__Instructions for the task__
In the records below, rename every "colour" to "color" and give the lines back with nothing else changed. Leave the pictures out of your answer.

__Data rows__
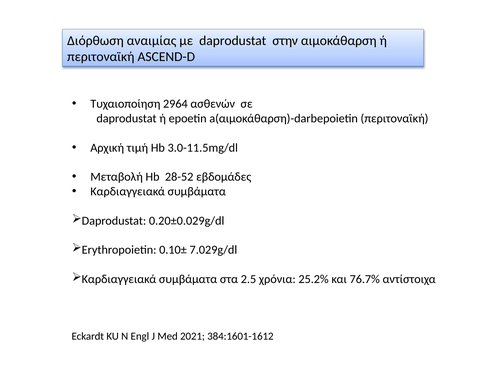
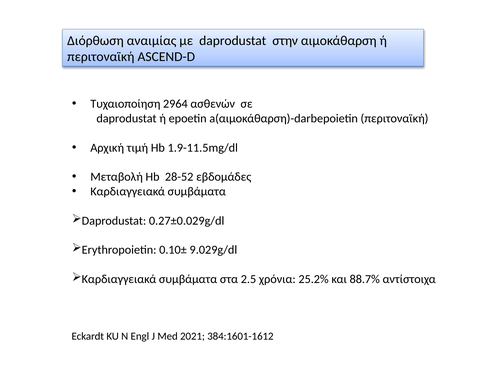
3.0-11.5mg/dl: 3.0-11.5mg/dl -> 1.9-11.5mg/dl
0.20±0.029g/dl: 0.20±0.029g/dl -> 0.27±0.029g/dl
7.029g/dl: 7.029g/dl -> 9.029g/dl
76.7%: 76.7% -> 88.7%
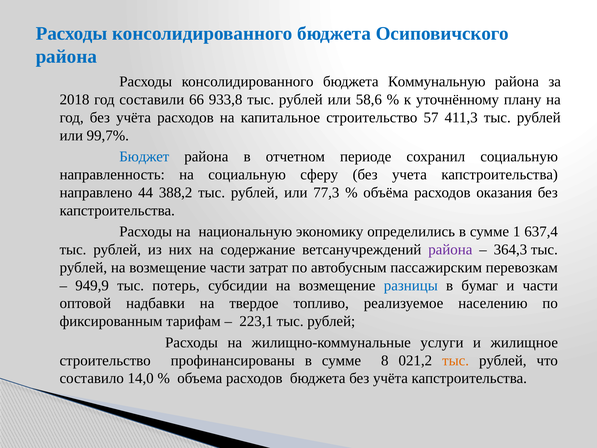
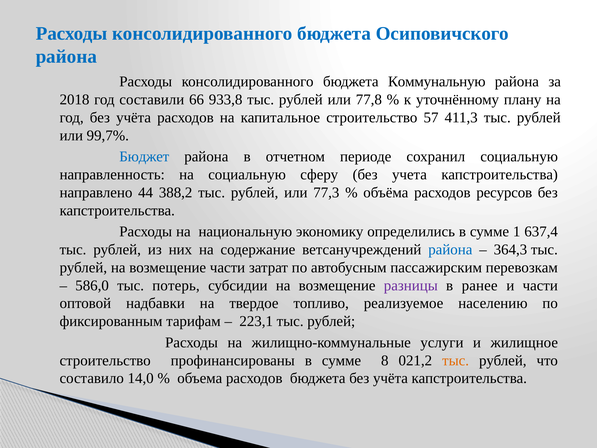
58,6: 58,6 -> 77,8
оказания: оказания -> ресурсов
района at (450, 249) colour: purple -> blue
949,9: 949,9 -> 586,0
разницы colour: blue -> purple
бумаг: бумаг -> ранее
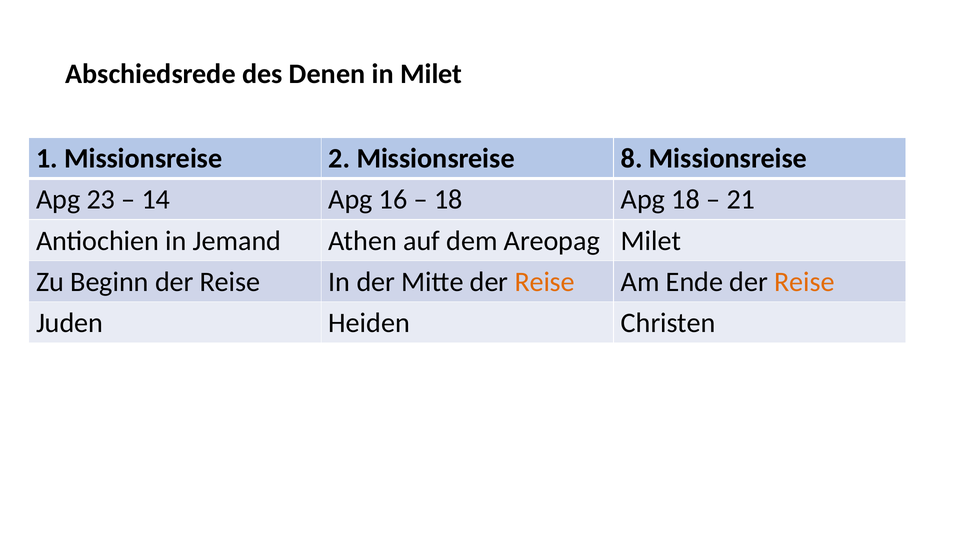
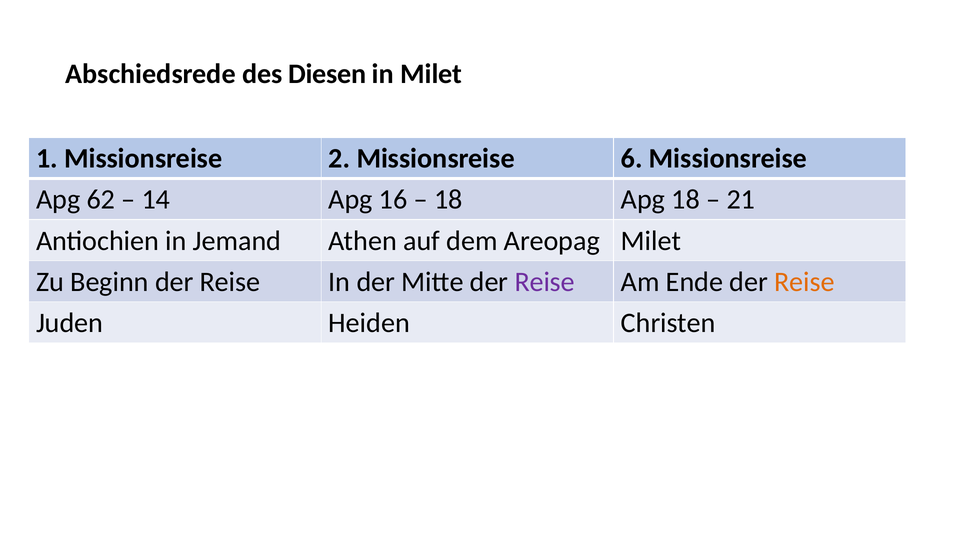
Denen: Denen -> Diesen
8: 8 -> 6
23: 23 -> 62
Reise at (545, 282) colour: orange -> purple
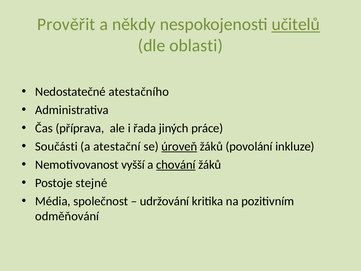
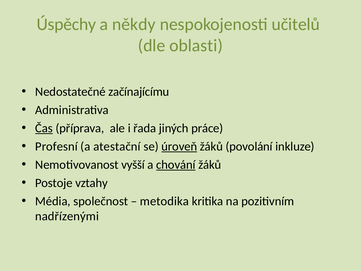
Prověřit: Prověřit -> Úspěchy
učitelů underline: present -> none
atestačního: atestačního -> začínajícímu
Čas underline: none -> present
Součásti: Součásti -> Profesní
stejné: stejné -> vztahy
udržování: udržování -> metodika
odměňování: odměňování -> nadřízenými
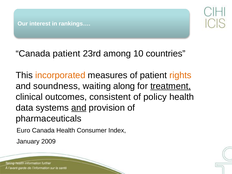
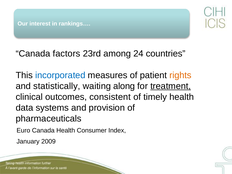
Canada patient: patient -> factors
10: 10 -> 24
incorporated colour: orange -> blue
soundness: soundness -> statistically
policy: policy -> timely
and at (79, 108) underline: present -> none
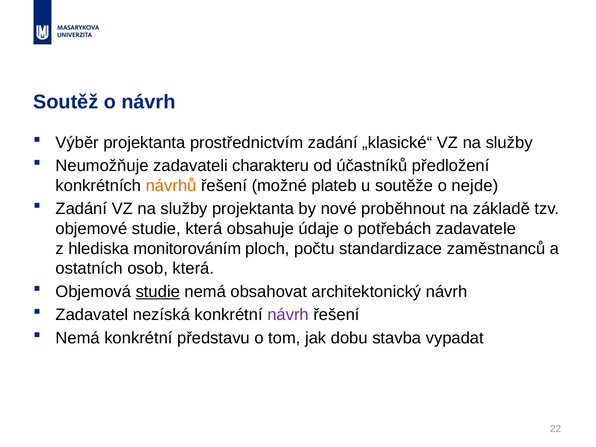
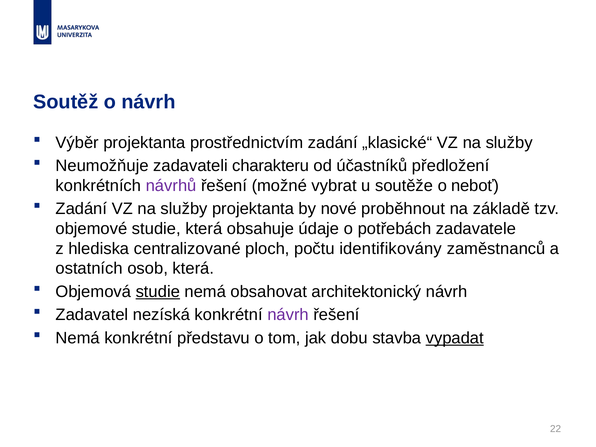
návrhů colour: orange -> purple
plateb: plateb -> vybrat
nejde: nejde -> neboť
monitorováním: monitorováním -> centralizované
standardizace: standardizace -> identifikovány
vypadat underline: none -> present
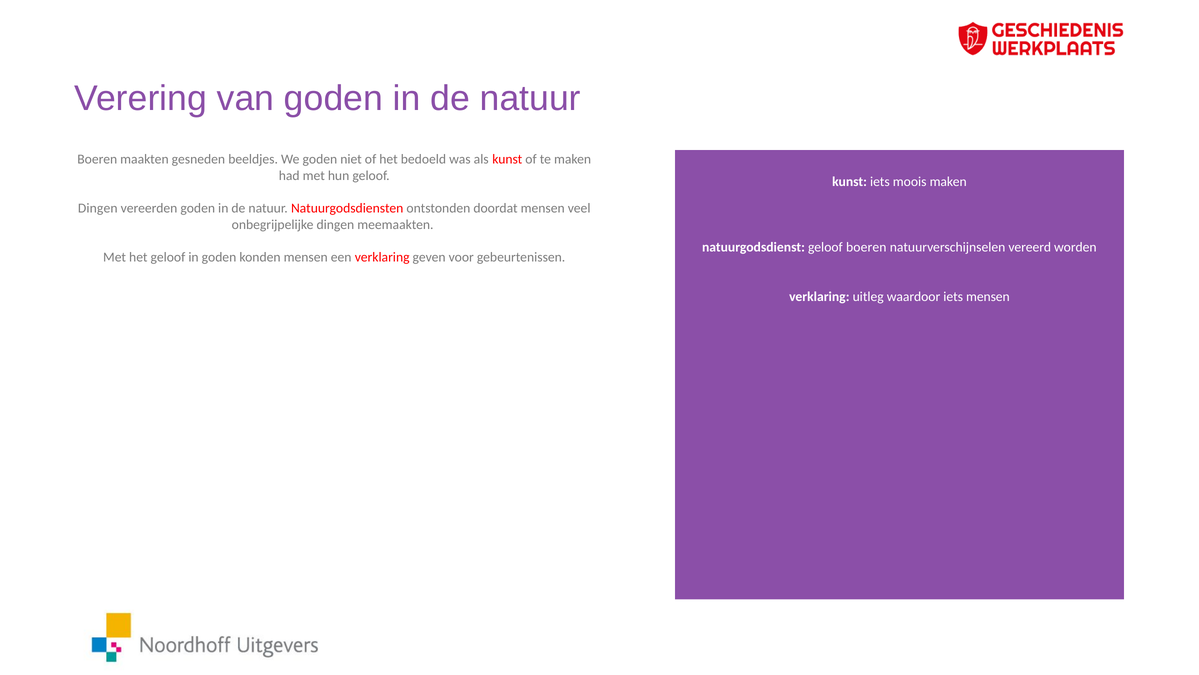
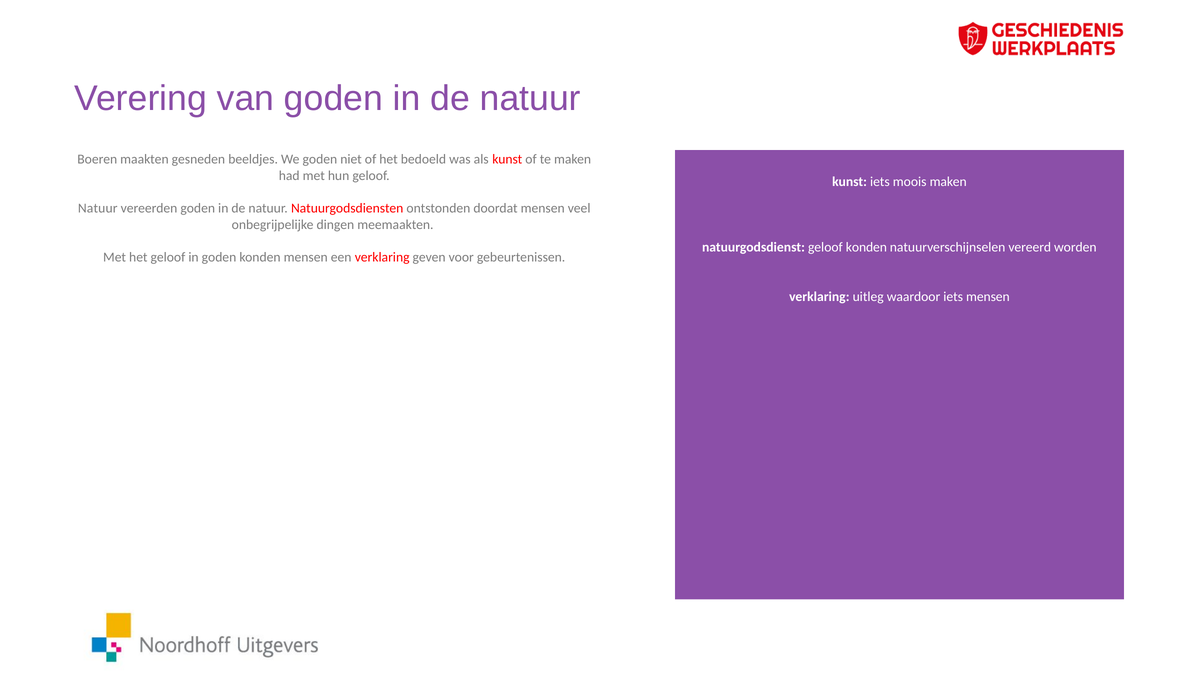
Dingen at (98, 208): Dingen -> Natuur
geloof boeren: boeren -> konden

__Written answer__
3.0-11.5mg/dl: 3.0-11.5mg/dl -> 1.9-11.5mg/dl
0.20±0.029g/dl: 0.20±0.029g/dl -> 0.27±0.029g/dl
7.029g/dl: 7.029g/dl -> 9.029g/dl
76.7%: 76.7% -> 88.7%
58,6: 58,6 -> 77,8
оказания: оказания -> ресурсов
района at (450, 249) color: purple -> blue
949,9: 949,9 -> 586,0
разницы color: blue -> purple
бумаг: бумаг -> ранее
Denen: Denen -> Diesen
8: 8 -> 6
23: 23 -> 62
Reise at (545, 282) color: orange -> purple
Prověřit: Prověřit -> Úspěchy
učitelů underline: present -> none
atestačního: atestačního -> začínajícímu
Čas underline: none -> present
Součásti: Součásti -> Profesní
stejné: stejné -> vztahy
udržování: udržování -> metodika
odměňování: odměňování -> nadřízenými
Canada patient: patient -> factors
10: 10 -> 24
incorporated color: orange -> blue
soundness: soundness -> statistically
policy: policy -> timely
and at (79, 108) underline: present -> none
návrhů color: orange -> purple
plateb: plateb -> vybrat
nejde: nejde -> neboť
monitorováním: monitorováním -> centralizované
standardizace: standardizace -> identifikovány
vypadat underline: none -> present
Dingen at (98, 208): Dingen -> Natuur
geloof boeren: boeren -> konden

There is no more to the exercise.